Assistance in Tigray and to refugee camps could resume by the second half of July after the World Food Program received positive feedback from the relevant authorities, Valerie Guarnieri, WFP Assistant Executive Director for Program and Policy Development, said, adding she hoped that would spur a swift resumption of distributions more widely.
The World Food Program paused food aid to the northern Tigray region in May, and then to all of Ethiopia this month, in response to widespread theft of donations. In both cases, its announcements came just after the United States said it was doing the same.

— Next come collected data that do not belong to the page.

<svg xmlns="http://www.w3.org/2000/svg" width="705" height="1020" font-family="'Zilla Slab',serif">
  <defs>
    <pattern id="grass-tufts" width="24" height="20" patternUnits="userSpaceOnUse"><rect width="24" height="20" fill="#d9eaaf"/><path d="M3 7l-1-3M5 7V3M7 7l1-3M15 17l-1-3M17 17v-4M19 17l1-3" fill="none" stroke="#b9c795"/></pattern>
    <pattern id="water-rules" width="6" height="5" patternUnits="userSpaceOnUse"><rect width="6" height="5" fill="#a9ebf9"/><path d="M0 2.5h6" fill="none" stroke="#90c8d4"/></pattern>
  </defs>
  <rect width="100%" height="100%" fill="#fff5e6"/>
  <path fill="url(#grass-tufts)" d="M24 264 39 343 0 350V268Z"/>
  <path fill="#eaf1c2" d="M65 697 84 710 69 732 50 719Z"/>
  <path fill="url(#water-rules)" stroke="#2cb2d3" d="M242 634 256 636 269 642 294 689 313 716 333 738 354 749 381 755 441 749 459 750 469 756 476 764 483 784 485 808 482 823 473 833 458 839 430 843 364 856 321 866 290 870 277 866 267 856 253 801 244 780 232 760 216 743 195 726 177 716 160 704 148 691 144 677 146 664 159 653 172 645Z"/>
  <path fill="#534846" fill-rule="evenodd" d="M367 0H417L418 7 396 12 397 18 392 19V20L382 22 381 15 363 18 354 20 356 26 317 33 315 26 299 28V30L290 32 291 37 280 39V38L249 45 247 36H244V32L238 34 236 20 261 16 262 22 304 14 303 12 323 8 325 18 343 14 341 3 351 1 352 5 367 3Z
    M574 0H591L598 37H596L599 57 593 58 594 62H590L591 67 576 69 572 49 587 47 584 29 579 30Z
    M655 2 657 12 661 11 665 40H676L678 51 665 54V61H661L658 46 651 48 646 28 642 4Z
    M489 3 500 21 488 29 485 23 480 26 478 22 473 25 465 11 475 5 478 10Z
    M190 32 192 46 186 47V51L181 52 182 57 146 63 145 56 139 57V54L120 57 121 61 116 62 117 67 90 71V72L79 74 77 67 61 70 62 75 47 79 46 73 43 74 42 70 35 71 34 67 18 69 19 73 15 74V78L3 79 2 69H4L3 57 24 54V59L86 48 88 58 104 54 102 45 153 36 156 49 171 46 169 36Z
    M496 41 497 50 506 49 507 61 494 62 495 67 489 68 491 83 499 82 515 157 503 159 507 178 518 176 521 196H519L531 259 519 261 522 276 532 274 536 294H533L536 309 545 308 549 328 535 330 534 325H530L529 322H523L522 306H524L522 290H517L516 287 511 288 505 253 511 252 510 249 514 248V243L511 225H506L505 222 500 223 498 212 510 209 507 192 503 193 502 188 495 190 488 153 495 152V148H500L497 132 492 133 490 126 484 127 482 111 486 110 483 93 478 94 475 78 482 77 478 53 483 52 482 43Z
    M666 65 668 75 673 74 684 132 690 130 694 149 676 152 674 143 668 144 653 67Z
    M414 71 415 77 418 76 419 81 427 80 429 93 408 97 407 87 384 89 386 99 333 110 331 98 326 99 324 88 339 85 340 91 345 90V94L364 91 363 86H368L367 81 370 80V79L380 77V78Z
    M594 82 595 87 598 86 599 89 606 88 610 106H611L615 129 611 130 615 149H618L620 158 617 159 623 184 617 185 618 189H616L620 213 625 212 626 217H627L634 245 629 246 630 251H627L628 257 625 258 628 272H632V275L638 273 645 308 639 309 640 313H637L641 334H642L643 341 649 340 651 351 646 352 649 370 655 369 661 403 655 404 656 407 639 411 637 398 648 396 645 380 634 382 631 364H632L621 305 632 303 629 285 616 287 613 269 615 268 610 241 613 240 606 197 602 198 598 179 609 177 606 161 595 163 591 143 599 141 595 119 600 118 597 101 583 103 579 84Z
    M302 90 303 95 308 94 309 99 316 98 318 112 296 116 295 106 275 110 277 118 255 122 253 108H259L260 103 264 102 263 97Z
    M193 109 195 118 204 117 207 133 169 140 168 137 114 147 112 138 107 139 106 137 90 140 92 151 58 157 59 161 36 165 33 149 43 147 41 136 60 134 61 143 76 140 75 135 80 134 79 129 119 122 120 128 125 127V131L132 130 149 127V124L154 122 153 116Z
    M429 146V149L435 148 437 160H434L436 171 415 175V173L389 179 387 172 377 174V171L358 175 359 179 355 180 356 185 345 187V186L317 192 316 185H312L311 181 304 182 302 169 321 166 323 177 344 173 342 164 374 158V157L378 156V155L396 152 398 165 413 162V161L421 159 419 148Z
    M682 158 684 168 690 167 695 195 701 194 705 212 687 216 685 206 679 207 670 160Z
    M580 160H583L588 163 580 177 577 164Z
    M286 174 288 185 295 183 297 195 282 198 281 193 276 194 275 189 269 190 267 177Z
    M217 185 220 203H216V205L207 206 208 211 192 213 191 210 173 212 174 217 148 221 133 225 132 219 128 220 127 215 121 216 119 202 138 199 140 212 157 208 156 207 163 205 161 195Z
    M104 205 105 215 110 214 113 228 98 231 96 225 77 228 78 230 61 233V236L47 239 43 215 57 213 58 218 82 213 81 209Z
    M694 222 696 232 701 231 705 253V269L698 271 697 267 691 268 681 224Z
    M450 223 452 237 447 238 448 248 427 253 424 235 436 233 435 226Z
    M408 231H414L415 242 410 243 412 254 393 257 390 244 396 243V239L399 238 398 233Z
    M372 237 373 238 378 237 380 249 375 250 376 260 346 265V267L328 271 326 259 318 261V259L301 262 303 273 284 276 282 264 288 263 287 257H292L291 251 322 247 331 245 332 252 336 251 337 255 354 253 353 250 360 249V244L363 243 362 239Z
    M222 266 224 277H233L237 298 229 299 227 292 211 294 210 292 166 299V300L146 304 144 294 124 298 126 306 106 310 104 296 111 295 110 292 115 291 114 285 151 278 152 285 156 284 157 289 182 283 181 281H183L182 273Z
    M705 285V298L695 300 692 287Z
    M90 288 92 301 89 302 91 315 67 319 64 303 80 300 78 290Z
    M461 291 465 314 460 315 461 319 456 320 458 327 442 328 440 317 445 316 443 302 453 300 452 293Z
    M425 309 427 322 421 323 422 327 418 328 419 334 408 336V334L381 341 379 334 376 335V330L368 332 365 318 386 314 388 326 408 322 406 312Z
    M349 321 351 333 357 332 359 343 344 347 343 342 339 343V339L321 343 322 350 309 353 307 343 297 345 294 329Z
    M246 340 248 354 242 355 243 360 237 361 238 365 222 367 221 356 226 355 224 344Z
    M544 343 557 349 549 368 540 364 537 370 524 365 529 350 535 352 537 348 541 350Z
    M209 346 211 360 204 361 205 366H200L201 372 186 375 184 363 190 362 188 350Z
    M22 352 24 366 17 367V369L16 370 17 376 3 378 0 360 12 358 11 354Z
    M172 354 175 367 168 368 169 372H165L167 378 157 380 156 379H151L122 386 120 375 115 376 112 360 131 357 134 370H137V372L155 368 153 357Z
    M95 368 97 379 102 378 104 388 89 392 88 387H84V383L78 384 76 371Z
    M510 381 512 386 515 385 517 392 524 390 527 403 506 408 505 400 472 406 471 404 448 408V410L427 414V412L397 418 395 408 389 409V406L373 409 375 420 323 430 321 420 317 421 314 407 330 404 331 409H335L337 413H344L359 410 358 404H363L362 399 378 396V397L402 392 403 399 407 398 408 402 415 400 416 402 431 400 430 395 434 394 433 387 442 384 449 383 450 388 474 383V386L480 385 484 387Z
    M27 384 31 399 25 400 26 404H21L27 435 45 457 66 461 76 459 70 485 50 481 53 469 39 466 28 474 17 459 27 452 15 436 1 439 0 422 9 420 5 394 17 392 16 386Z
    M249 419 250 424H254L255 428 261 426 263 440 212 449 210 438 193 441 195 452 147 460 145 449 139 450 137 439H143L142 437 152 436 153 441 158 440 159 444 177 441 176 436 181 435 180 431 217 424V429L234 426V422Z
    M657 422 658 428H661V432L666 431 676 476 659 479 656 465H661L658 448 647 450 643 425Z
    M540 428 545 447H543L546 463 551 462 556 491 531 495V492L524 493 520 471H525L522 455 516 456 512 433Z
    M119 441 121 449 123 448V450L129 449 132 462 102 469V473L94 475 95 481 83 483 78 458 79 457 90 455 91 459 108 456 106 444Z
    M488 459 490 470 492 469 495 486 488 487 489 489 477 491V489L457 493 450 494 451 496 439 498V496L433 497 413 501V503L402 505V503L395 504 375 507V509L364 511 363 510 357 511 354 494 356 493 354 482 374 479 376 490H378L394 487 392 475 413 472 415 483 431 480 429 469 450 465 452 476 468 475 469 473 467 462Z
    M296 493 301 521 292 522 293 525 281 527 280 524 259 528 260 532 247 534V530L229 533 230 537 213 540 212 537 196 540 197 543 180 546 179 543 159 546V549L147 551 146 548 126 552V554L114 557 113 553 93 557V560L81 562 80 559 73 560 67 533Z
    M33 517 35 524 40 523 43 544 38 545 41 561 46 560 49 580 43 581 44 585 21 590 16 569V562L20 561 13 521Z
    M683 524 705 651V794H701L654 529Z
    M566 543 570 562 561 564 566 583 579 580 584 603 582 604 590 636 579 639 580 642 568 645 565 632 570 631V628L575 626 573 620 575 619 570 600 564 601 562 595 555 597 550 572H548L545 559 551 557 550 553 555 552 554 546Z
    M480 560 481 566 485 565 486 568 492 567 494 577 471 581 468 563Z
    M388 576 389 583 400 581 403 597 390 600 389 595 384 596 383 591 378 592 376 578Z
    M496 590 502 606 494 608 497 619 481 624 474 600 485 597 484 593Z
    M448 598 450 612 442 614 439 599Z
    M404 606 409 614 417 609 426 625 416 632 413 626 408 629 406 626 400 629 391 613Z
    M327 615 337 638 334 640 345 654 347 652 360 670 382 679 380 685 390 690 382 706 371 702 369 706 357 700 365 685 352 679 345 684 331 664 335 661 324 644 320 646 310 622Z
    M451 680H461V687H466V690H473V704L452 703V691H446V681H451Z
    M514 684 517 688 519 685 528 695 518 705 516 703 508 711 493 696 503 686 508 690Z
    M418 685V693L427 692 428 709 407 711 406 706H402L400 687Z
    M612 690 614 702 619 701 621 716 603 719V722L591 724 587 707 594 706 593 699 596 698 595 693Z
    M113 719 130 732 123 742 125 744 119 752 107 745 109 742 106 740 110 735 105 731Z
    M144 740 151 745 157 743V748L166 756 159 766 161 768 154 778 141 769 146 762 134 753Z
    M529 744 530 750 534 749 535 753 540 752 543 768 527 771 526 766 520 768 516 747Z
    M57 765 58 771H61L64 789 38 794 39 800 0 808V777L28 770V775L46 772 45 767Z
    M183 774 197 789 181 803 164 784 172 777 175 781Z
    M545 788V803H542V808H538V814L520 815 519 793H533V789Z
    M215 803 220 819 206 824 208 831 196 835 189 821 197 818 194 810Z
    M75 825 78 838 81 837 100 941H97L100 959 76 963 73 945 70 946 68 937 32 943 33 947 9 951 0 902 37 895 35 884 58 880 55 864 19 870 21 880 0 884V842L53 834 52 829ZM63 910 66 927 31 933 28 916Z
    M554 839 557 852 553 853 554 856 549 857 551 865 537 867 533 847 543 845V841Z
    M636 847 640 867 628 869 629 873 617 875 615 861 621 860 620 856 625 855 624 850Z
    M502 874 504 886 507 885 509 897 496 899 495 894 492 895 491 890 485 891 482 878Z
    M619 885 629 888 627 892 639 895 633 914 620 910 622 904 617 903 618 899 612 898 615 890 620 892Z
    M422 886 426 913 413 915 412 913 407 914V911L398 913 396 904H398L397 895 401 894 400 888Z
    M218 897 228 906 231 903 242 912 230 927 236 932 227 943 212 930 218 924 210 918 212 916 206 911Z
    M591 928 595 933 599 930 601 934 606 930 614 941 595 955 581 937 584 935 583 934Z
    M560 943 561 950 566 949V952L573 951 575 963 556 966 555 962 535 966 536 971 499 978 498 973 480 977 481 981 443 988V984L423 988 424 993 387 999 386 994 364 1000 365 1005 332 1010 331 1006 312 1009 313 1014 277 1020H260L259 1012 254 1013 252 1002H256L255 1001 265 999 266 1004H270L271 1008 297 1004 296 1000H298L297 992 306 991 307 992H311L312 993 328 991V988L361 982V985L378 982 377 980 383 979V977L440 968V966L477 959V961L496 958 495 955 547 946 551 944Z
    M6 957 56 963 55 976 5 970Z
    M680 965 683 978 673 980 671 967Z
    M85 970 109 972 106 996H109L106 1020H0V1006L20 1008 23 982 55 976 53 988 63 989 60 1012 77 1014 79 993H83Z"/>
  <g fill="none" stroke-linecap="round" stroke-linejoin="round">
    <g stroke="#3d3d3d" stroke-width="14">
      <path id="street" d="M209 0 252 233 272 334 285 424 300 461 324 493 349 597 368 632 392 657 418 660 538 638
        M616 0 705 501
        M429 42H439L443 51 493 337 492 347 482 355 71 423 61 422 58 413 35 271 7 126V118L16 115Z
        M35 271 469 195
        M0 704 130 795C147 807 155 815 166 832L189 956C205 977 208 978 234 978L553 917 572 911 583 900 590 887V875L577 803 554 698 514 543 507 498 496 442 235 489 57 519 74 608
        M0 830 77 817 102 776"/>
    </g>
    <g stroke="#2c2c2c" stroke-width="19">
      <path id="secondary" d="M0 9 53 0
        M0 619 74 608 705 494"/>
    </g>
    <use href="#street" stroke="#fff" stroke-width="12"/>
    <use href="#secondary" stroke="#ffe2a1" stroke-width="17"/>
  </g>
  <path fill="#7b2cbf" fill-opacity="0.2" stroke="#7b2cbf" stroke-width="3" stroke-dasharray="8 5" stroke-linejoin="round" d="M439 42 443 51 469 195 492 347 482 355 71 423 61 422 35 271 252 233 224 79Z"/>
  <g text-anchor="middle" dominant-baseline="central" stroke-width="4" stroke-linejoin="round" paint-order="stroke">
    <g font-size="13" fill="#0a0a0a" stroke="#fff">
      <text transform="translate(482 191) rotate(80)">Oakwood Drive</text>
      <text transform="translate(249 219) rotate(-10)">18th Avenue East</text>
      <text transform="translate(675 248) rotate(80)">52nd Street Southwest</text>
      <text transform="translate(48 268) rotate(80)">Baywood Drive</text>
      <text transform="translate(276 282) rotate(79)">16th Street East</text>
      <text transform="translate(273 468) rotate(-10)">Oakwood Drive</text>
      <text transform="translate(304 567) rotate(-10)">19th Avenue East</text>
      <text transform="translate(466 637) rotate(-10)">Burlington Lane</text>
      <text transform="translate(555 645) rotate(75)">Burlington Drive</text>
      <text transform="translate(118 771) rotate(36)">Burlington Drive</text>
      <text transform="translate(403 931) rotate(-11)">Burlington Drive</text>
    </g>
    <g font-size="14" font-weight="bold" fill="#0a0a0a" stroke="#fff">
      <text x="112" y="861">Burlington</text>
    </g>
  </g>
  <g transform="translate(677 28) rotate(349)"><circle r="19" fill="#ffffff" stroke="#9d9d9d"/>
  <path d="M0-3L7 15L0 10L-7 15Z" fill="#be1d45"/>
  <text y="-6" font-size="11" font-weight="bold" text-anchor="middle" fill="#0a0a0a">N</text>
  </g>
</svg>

Guarnieri said the agency wanted to reduce the authority of local and regional government officials to decide who qualified for food aid.
"We would want to have a much more direct involvement ourselves as WFP and our partner non-governmental organisations in the process of selecting beneficiaries," Guarnieri told Reuters.
She said WFP investigators had identified weaknesses in the agency's monitoring systems, particularly in Tigray, where donors surged aid after a November peace deal ended the war.
Guarnieri defended WFP's decision to halt food distribution as necessary to ensure donations are reaching those who need them.
"I think the kind of reforms that are needed probably required a rather drastic step to undertake the changes," she said.
Neither WFP nor the U.S. Agency for International Development (USAID) have said who benefited from the thefts, but an internal briefing by a group of foreign donors said USAID believed some food has gone to Ethiopian military units.
Guarnieri said she had no information about who was behind the diversions and was awaiting the results of investigations.
Ethiopia's government has said it is investigating the allegations but also criticized the aid cuts, saying they would deepen a humanitarian crisis.
Ethiopia's army has denied receiving stolen food.